With your autorecovery settings updated, Word should start to automatically save documents you’re editing more often. You can then recover a Word document as standard using the methods shown above.

Recovering a Corrupted Word Document

Auto-recovery is great for recovering progress you’ve made on Word documents that you weren’t able to save directly. If you want to recover a corrupted Word document that you’ve previously saved, however, you’ll need to follow different steps.

  • Start by opening Word and clicking File > Open > Browse. In the Open box, locate your corrupted Word document file. Rather than pressing Open as normal, however, press the arrow next to the Open button, then select Open and repair instead.
  • If the file is repairable, Word will attempt to do so, allowing you to recover your document. If it can’t be repaired, however, you can attempt to extract text from a document file by Recover Text from Any File as the file type, next to the File name option, then clicking Open as standard.

These steps aren’t foolproof, but if a Word document has become corrupted, you may be able to use them to repair it or extract the contents into a new document.

Using OneDrive For Document Storage

If these steps don’t work, however, you may need to brace yourself for the fact that your progress has lost and your file isn’t recoverable. While it isn’t a fix, you could use OneDrive as a save location for any future documents to help reduce this risk.

Using OneDrive doesn’t provide a guarantee that future Word documents won’t or can’t become corrupted. It may help you recover Word documents if the local file is lost or damaged, however, especially if your PC fails and you’re forced to reinstall Windows

If a hard drive fails, you can quickly load up Word files from your OneDrive cloud storage instead, saving you time.

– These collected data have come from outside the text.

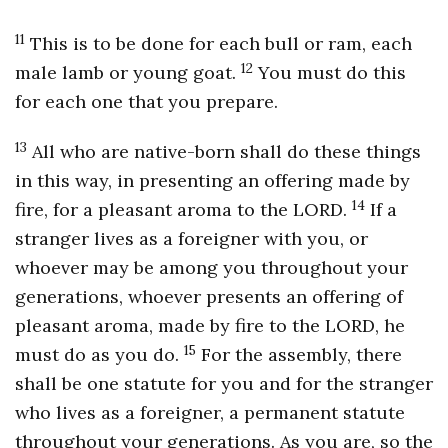
11
This is to be done for each bull or ram, each
12
male lamb or young goat.
You must do this
for each one that you prepare.
13
All who are native-born shall do these things
in this way, in presenting an offering made by
14
fire, for a pleasant aroma to the LORD.
If a
stranger lives as a foreigner with you, or
whoever may be among you throughout your
generations, whoever presents an offering of
pleasant aroma, made by fire to the LORD, he
15
must do as you do.
For the assembly, there
shall be one statute for you and for the stranger
who lives as a foreigner, a permanent statute
throughout your generations. As you are, so the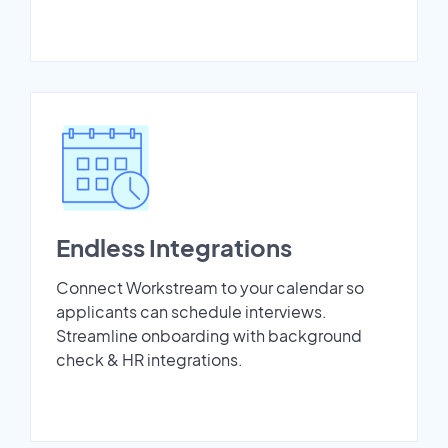
Endless Integrations
Connect Workstream to your calendar so
applicants can schedule interviews.
Streamline onboarding with background
check & HR integrations.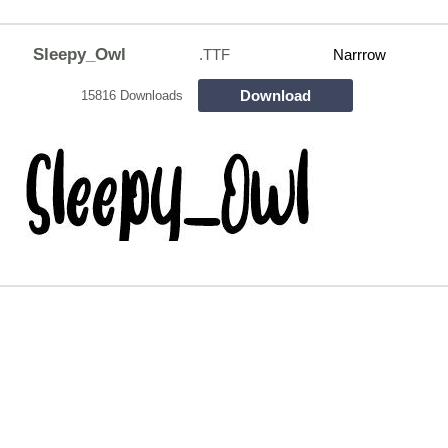
Sleepy_Owl
.TTF
Narrrow
Download
15816 Downloads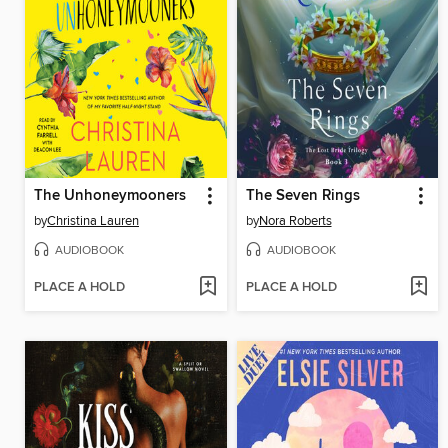
The Unhoneymooners
The Seven Rings
by
Christina Lauren
by
Nora Roberts
AUDIOBOOK
AUDIOBOOK
PLACE A HOLD
PLACE A HOLD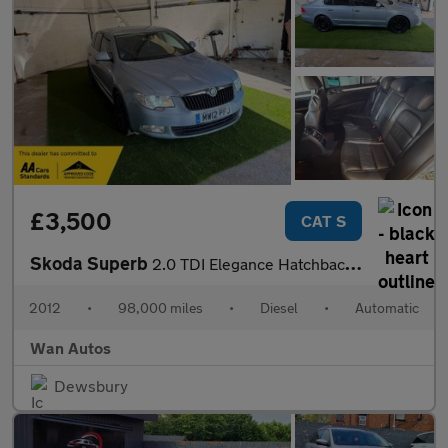
£3,500
CAT S
Skoda Superb
2.0 TDI Elegance Hatchback 5dr Diesel DSG 4WD Euro 5 (140 ps)
2012
•
98,000 miles
•
Diesel
•
Automatic
Wan Autos
Dewsbury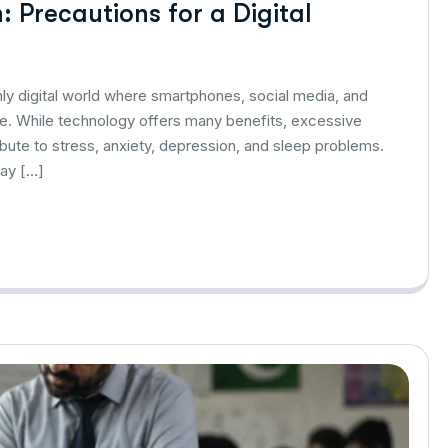
 Precautions for a Digital
hly digital world where smartphones, social media, and
life. While technology offers many benefits, excessive
bute to stress, anxiety, depression, and sleep problems.
lay […]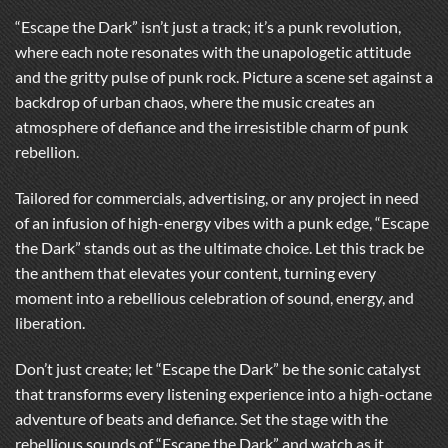
“Escape the Dark” isn’t just a track; it’s a punk revolution,
where each note resonates with the unapologetic attitude
and the gritty pulse of punk rock. Picture a scene set against a
backdrop of urban chaos, where the music creates an
atmosphere of defiance and the irresistible charm of punk
rebellion.
Tailored for commercials, advertising, or any project in need
of an infusion of high-energy vibes with a punk edge, “Escape
the Dark” stands out as the ultimate choice. Let this track be
the anthem that elevates your content, turning every
moment into a rebellious celebration of sound, energy, and
liberation.
Don’t just create; let “Escape the Dark” be the sonic catalyst
that transforms every listening experience into a high-octane
adventure of beats and defiance. Set the stage with the
rebellious sounds of “Escape the Dark” and watch as it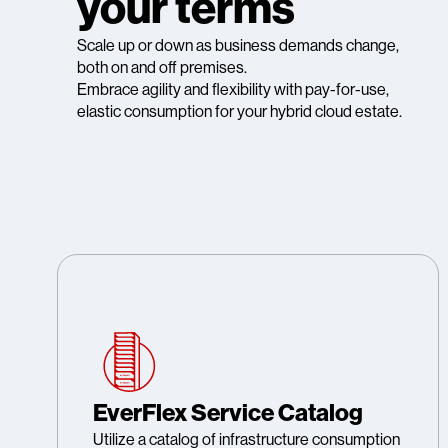
your terms
Scale up or down as business demands change,
both on and off premises.
Embrace agility and flexibility with pay-for-use,
elastic consumption for your hybrid cloud estate.
EverFlex Service Catalog
Utilize a catalog of infrastructure consumption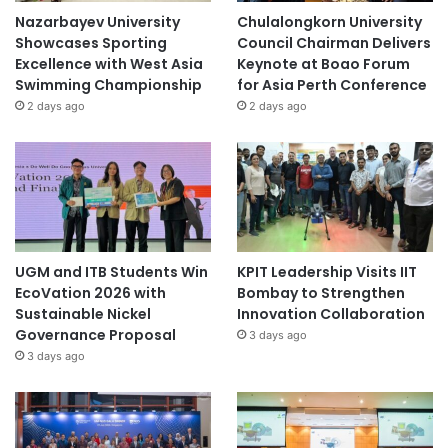
Nazarbayev University
Chulalongkorn University
Showcases Sporting
Council Chairman Delivers
Excellence with West Asia
Keynote at Boao Forum
Swimming Championship
for Asia Perth Conference
2 days ago
2 days ago
UGM and ITB Students Win
KPIT Leadership Visits IIT
EcoVation 2026 with
Bombay to Strengthen
Sustainable Nickel
Innovation Collaboration
Governance Proposal
3 days ago
3 days ago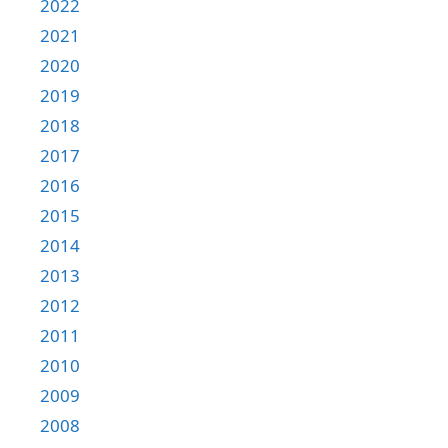
2022
2021
2020
2019
2018
2017
2016
2015
2014
2013
2012
2011
2010
2009
2008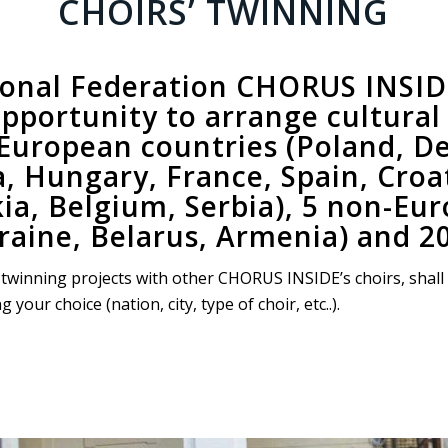
CHOIRS’ TWINNING
ional Federation CHORUS INSIDE 
pportunity to arrange
cultura
 European countries (Poland, 
 Hungary, France, Spain, Croat
kia, Belgium, Serbia), 5 non-Eu
raine, Belarus, Armenia) and 20
 a twinning projects with other CHORUS INSIDE’s choirs, shall
our choice (nation, city, type of choir, etc..).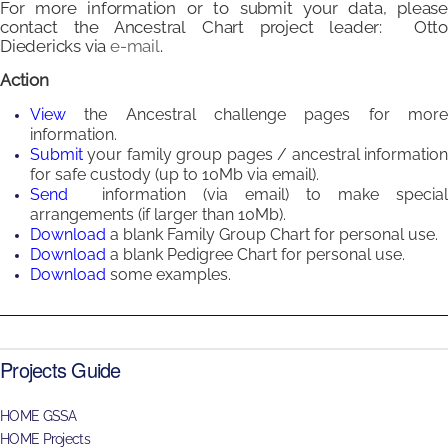
For more information or to submit your data, please
contact the Ancestral Chart project leader: Otto
Diedericks
via
e-mail
.
Action
View
the Ancestral challenge pages for mor
information.
Submit
your family group pages / ancestral informatio
for safe custody (up to 10Mb via email).
Send
information (via email) to make special
arrangements (if larger than 10Mb).
Download
a blank
Family Group Chart
for personal use.
Download
a blank
Pedigree Chart
for personal use.
Download
some e
xamples.
Projects Guide
HOME GSSA
HOME Projects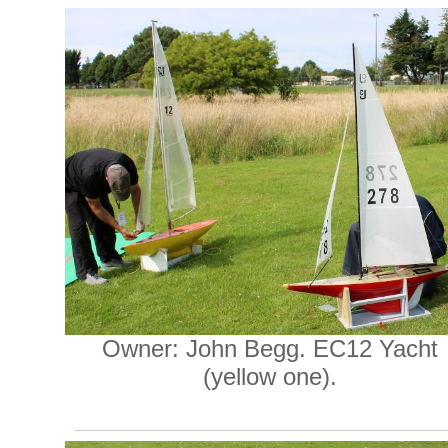
Owner: John Begg. EC12 Yacht
(yellow one).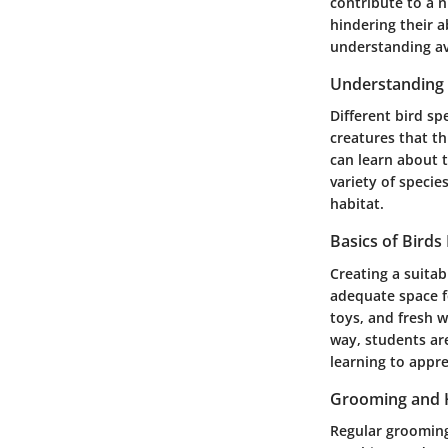
contribute to a n
hindering their 
understanding avi
Understanding 
Different bird sp
creatures that th
can learn about t
variety of specie
habitat.
Basics of Birds
Creating a suitab
adequate space f
toys, and fresh w
way, students are
learning to appre
Grooming and 
Regular grooming 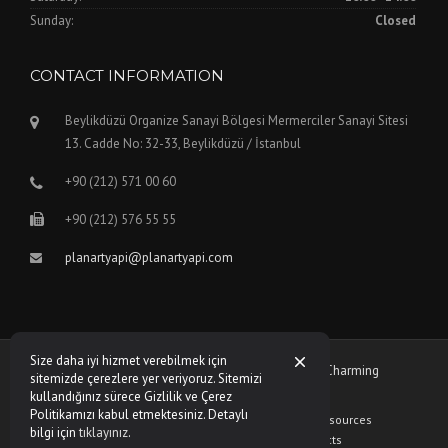
Sunday:
Closed
CONTACT INFORMATION
Beylikdüzü Organize Sanayi Bölgesi Mermerciler Sanayi Sitesi
13. Cadde No: 32-33, Beylikdüzü / İstanbul
+90 (212) 571 00 60
+90 (212) 576 55 55
planartyapi@planartyapi.com
Size daha iyi hizmet verebilmek için
Copyright © 2026 Planart Yapı - Theme by
WPCharming
sitemizde çerezlere yer veriyoruz. Sitemizi
kullandığınız sürece Gizlilik ve Çerez
Politikamızı kabul etmektesiniz. Detaylı
Who Are We?
Privacy Policy
Human Resources
bilgi için
tıklayınız
.
Frequently Asked Questions
Contacts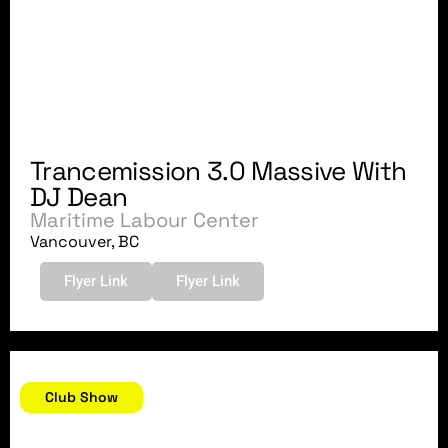
Trancemission 3.0 Massive With
DJ Dean
Maritime Labour Center
Vancouver, BC
Flyer Link
Flyer Link
September 22, 2007
Club Show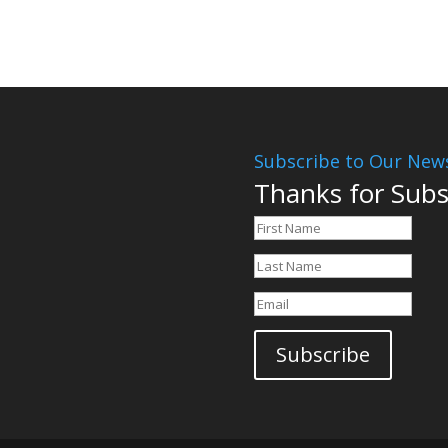
Subscribe to Our News
Thanks for Subs
Subscribe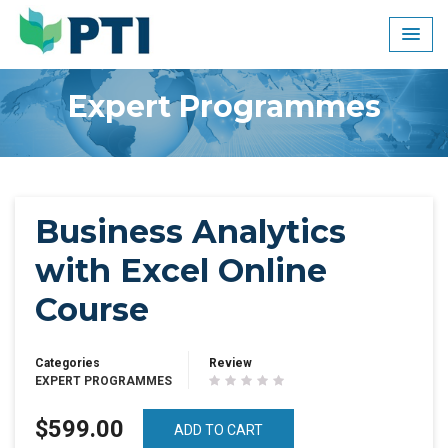
Skip
to
content
Expert Programmes
Business Analytics
with Excel Online
Course
Categories
Review
EXPERT PROGRAMMES
$599.00
ADD TO CART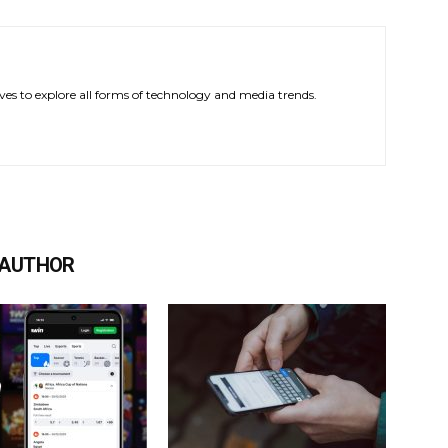
ves to explore all forms of technology and media trends.
 AUTHOR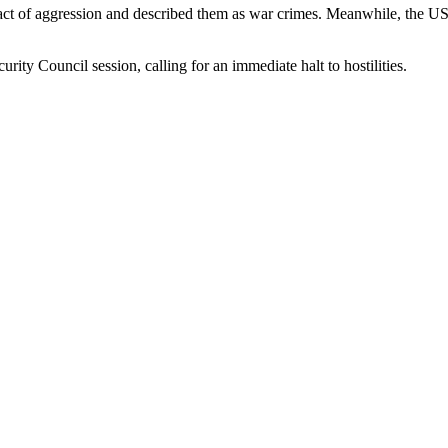
act of aggression and described them as war crimes. Meanwhile, the US 
ty Council session, calling for an immediate halt to hostilities.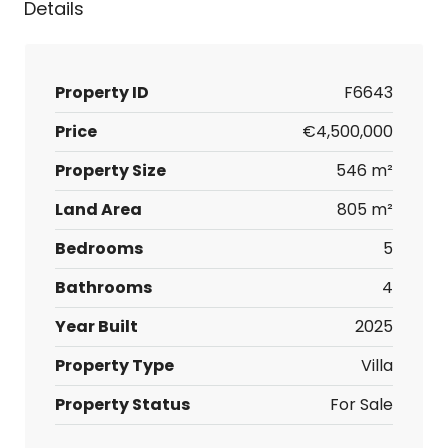
Details
Property ID
F6643
Price
€4,500,000
Property Size
546 m²
Land Area
805 m²
Bedrooms
5
Bathrooms
4
Year Built
2025
Property Type
Villa
Property Status
For Sale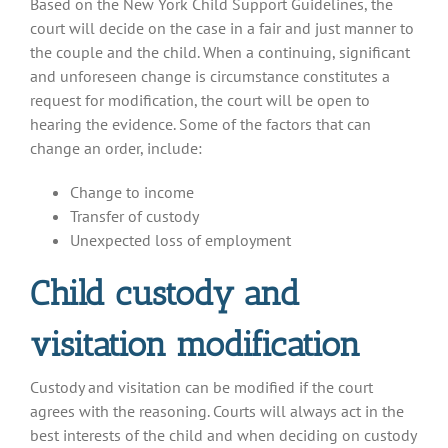
Based on the New York Child Support Guidelines, the
court will decide on the case in a fair and just manner to
the couple and the child. When a continuing, significant
and unforeseen change is circumstance constitutes a
request for modification, the court will be open to
hearing the evidence. Some of the factors that can
change an order, include:
Change to income
Transfer of custody
Unexpected loss of employment
Child custody and
visitation modification
Custody and visitation can be modified if the court
agrees with the reasoning. Courts will always act in the
best interests of the child and when deciding on custody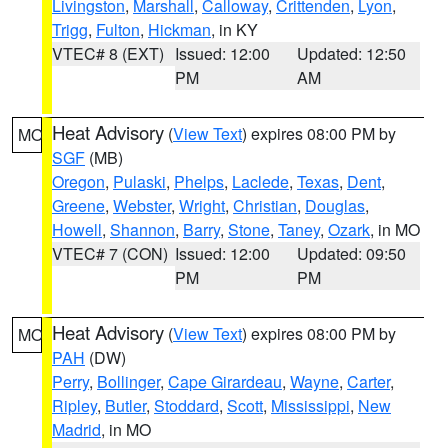
Livingston
,
Marshall
,
Calloway
,
Crittenden
,
Lyon
,
Trigg
,
Fulton
,
Hickman
, in KY
VTEC# 8 (EXT)
Issued: 12:00
Updated: 12:50
PM
AM
Heat Advisory
(
View Text
) expires 08:00 PM by
MO
SGF
(MB)
Oregon
,
Pulaski
,
Phelps
,
Laclede
,
Texas
,
Dent
,
Greene
,
Webster
,
Wright
,
Christian
,
Douglas
,
Howell
,
Shannon
,
Barry
,
Stone
,
Taney
,
Ozark
, in MO
VTEC# 7 (CON)
Issued: 12:00
Updated: 09:50
PM
PM
Heat Advisory
(
View Text
) expires 08:00 PM by
MO
PAH
(DW)
Perry
,
Bollinger
,
Cape Girardeau
,
Wayne
,
Carter
,
Ripley
,
Butler
,
Stoddard
,
Scott
,
Mississippi
,
New
Madrid
, in MO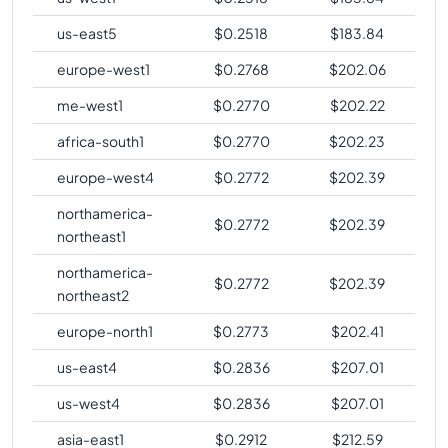
us-east5
$
0.2518
$
183.84
europe-west1
$
0.2768
$
202.06
me-west1
$
0.2770
$
202.22
africa-south1
$
0.2770
$
202.23
europe-west4
$
0.2772
$
202.39
northamerica-
$
0.2772
$
202.39
northeast1
northamerica-
$
0.2772
$
202.39
northeast2
europe-north1
$
0.2773
$
202.41
us-east4
$
0.2836
$
207.01
us-west4
$
0.2836
$
207.01
asia-east1
$
0.2912
$
212.59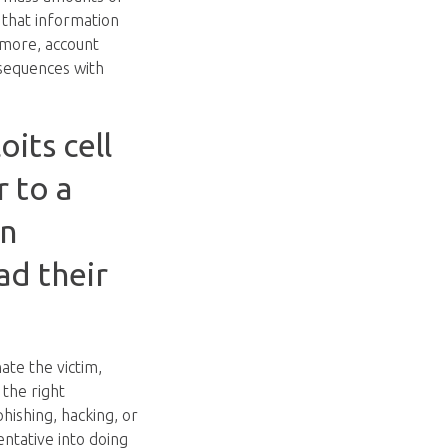
 that information
 more, account
nsequences with
its cell
r to a
in
ad their
ate the victim,
 the right
hishing, hacking, or
entative into doing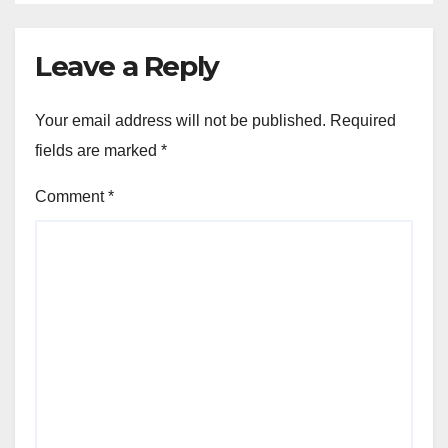
Leave a Reply
Your email address will not be published.
Required
fields are marked
*
Comment
*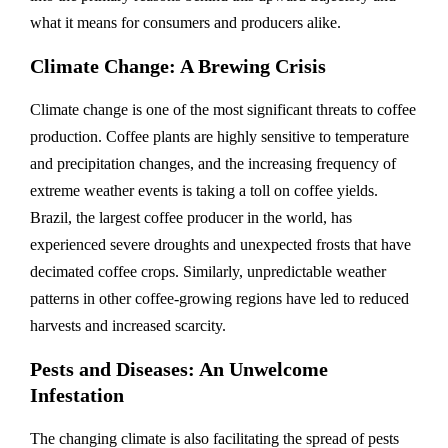
what it means for consumers and producers alike.
Climate Change: A Brewing Crisis
Climate change is one of the most significant threats to coffee
production. Coffee plants are highly sensitive to temperature
and precipitation changes, and the increasing frequency of
extreme weather events is taking a toll on coffee yields.
Brazil, the largest coffee producer in the world, has
experienced severe droughts and unexpected frosts that have
decimated coffee crops. Similarly, unpredictable weather
patterns in other coffee-growing regions have led to reduced
harvests and increased scarcity.
Pests and Diseases: An Unwelcome
Infestation
The changing climate is also facilitating the spread of pests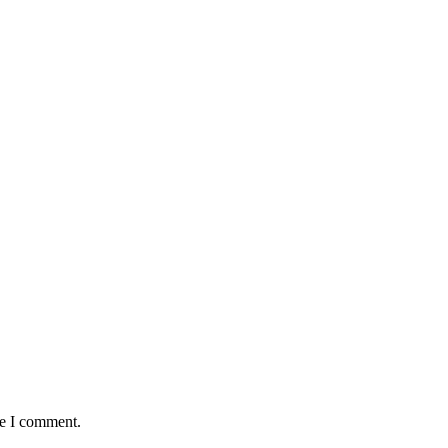
me I comment.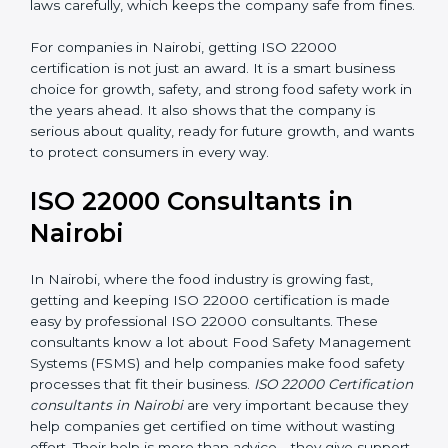
•
Follow Food Safety Laws:
ISO 22000 helps
companies avoid legal problems by following rules and
laws carefully, which keeps the company safe from
fines.
For companies in Nairobi, getting ISO 22000
certification is not just an award. It is a smart business
choice for growth, safety, and strong food safety work
in the years ahead. It also shows that the company is
serious about quality, ready for future growth, and
wants to protect consumers in every way.
ISO 22000 Consultants in
Nairobi
In Nairobi, where the food industry is growing fast,
getting and keeping ISO 22000 certification is made
easy by professional ISO 22000 consultants. These
consultants know a lot about Food Safety
Management Systems (FSMS) and help companies
make food safety processes that fit their business.
ISO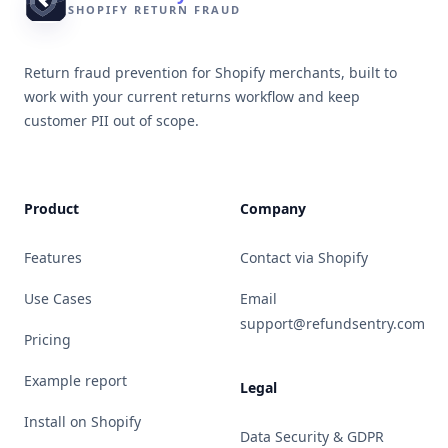
SHOPIFY RETURN FRAUD
Return fraud prevention for Shopify merchants, built to
work with your current returns workflow and keep
customer PII out of scope.
Product
Company
Features
Contact via Shopify
Use Cases
Email
support@refundsentry.com
Pricing
Example report
Legal
Install on Shopify
Data Security & GDPR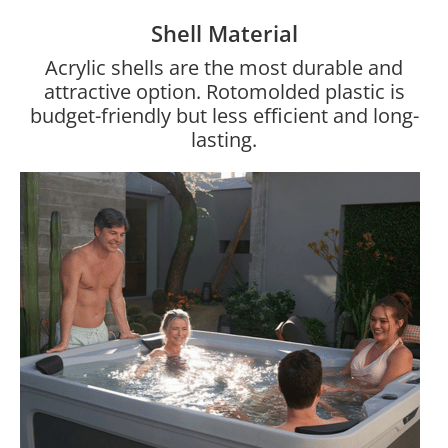
Shell Material
Acrylic shells are the most durable and
attractive option. Rotomolded plastic is
budget-friendly but less efficient and long-
lasting.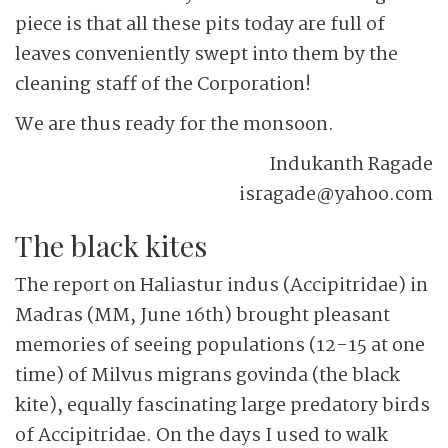
piece is that all these pits today are full of
leaves conveniently swept into them by the
cleaning staff of the Corporation!
We are thus ready for the monsoon.
Indukanth Ragade
isragade@yahoo.com
The black kites
The report on Haliastur indus (Accipitridae) in
Madras (MM, June 16th) brought pleasant
memories of seeing populations (12-15 at one
time) of Milvus migrans govinda (the black
kite), equally fascinating large predatory birds
of Accipitridae. On the days I used to walk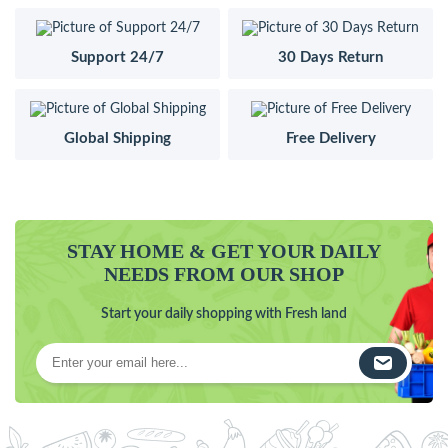
Support 24/7
30 Days Return
Global Shipping
Free Delivery
STAY HOME & GET YOUR DAILY
NEEDS FROM OUR SHOP
Start your daily shopping with Fresh land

Planning And Creating Better Documents In Microsoft Word

Knowing how to recover a Word document can help you save hours of your time, but the best fixes are the ones you put in place before you start working. Saving a file to OneDrive (or using Word Online) will help to make sure that your Word files are safe as you make changes to it, making it much easier to recover if your PC fails.

If you’ve updated to a newer version of Word, you may need to convert your Word documents to a newer document format like DOCX. DOCX files are smaller, better formatted and optimized for the latest Word releases, making it much less likely that Word will crash, especially for larger documents.